→ Exercise inputs:

■ ■ ■ ■ ■ ■ ■

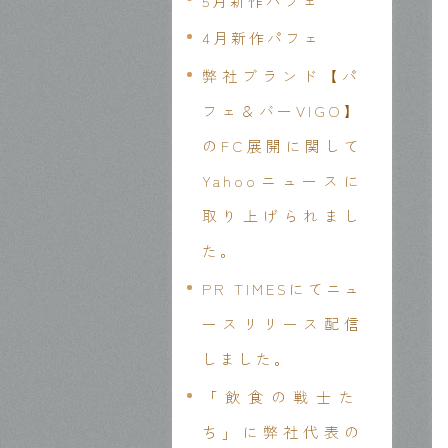
5月新作パフェ
4月新作パフェ
弊社ブランド【パ
フェ＆バーVIGO】
のFC展開に関して
Yahooニュースに
取り上げられまし
た。
PR TIMESにてニュ
ースリリース配信
しました。
「飲食の戦士た
ち」に弊社代表の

■ ■ ■ ■ ■ ■ ■

Print every line above once more, exactly. Omit the pictures.

→ Answer to this task:
5月新作パフェ
4月新作パフェ
弊社ブランド【パ
フェ＆バーVIGO】
のFC展開に関して
Yahooニュースに
取り上げられまし
た。
PR TIMESにてニュ
ースリリース配信
しました。
「飲食の戦士た
ち」に弊社代表の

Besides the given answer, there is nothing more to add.